Acting Attorney General, Sally Yates, was fired by President Trump on Monday. It happened only hours after she announced that the department would not pursue his controversial executive order in suspending the entry of refugees and travellers from Muslim-dominated countries.
The White House released a statement pertaining the action, announcing that Yates have "betrayed the Department of Justice by refusing to enforce a legal order that is designed to protect the citizens of the United States". The statement added that it is time to "get serious about protecting the country", according to CNN.

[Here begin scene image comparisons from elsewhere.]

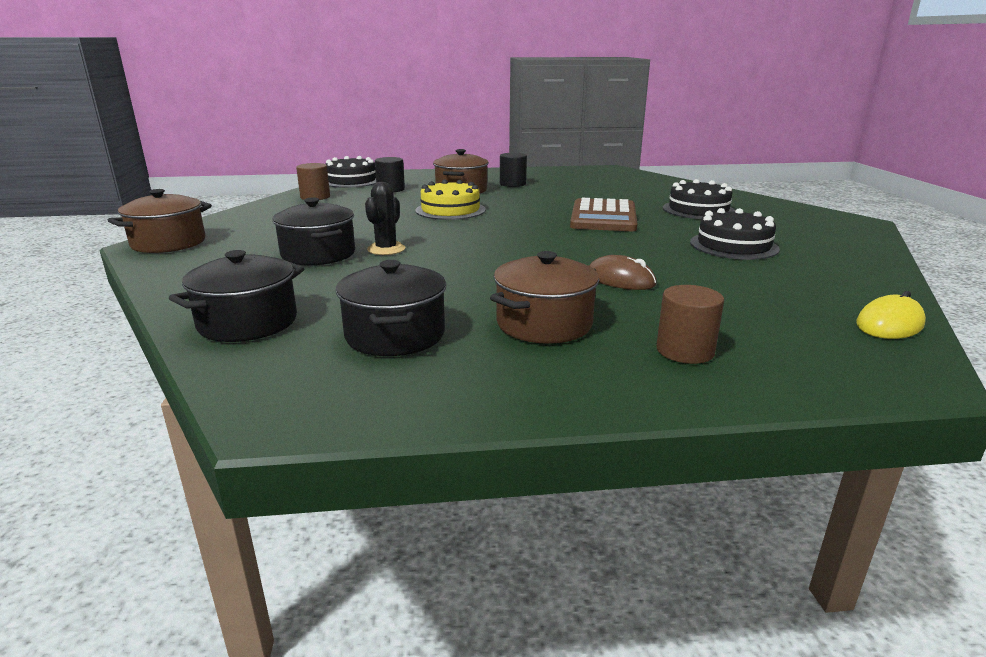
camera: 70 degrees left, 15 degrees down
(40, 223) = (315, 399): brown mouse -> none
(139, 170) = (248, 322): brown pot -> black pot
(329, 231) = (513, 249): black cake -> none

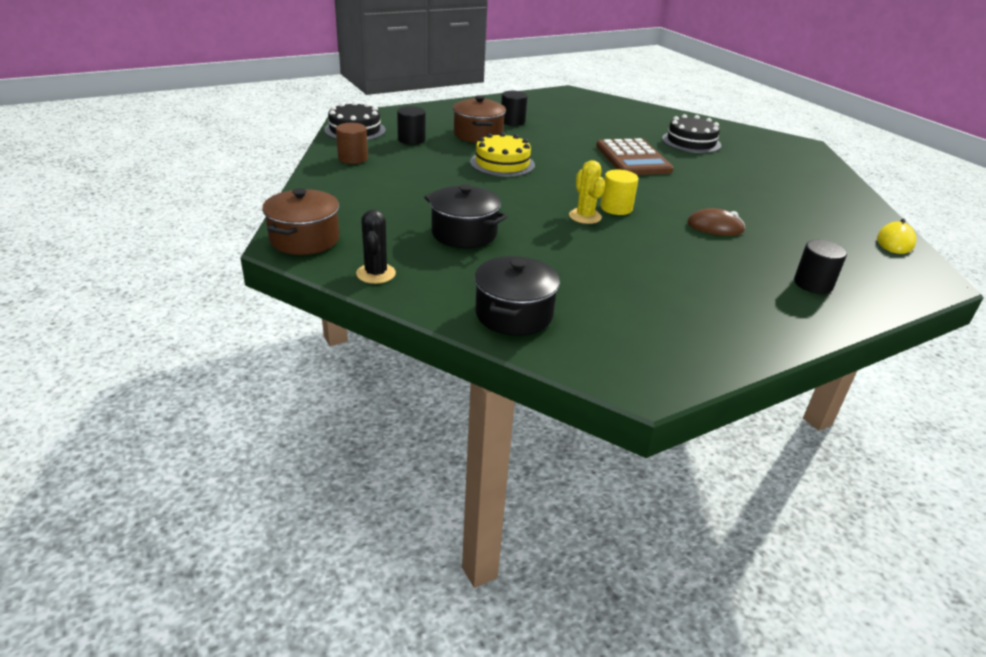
camera: 25 degrees left, 10 degrees up
(386, 249) = (511, 219): black cactus -> black cactus (376, 274)
(395, 335) = (632, 305): black pot -> none
(470, 255) = (585, 216): none -> yellow cactus
(519, 252) = (616, 208): none -> yellow cylinder
(544, 324) = (712, 277): brown pot -> none
(685, 351) = (813, 284): brown cylinder -> black cylinder
(733, 245) = (751, 181): black cake -> none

Yates who was fired after sending a letter to the Justice Department lawyers, questioned the lawfulness of Trump's executive order. She emphasized that her responsibility is to not only ensure that the Department of Justice is legally defensible, but to also inform what the law is after consideration of all the facts.
"At present, I am not truly convinced that the defense of the executive order is consistent with these responsibilities, nor am I convinced that the executive order is lawful," she wrote in the letter. "As long as I am the acting attorney general, the Department of Justice will not present arguments in defense of the executive order until I become convinced that it is appropriate to do so."
Yates was originally retained from the Obama administration because Sen. Jeff Sessions, Trump's nominee for attorney general, has yet to be confirmed. No other senior Justice Department officials have been appointed either. Therefore, her firing is expected to cause an uproar within the department.
Trump replaced Yates with Dana J. Boente, a three-decade serving veteran of the Justice Department. She was first appointed in 2015 by former President Barack Obama as U.S. attorney for the eastern district of Virginia.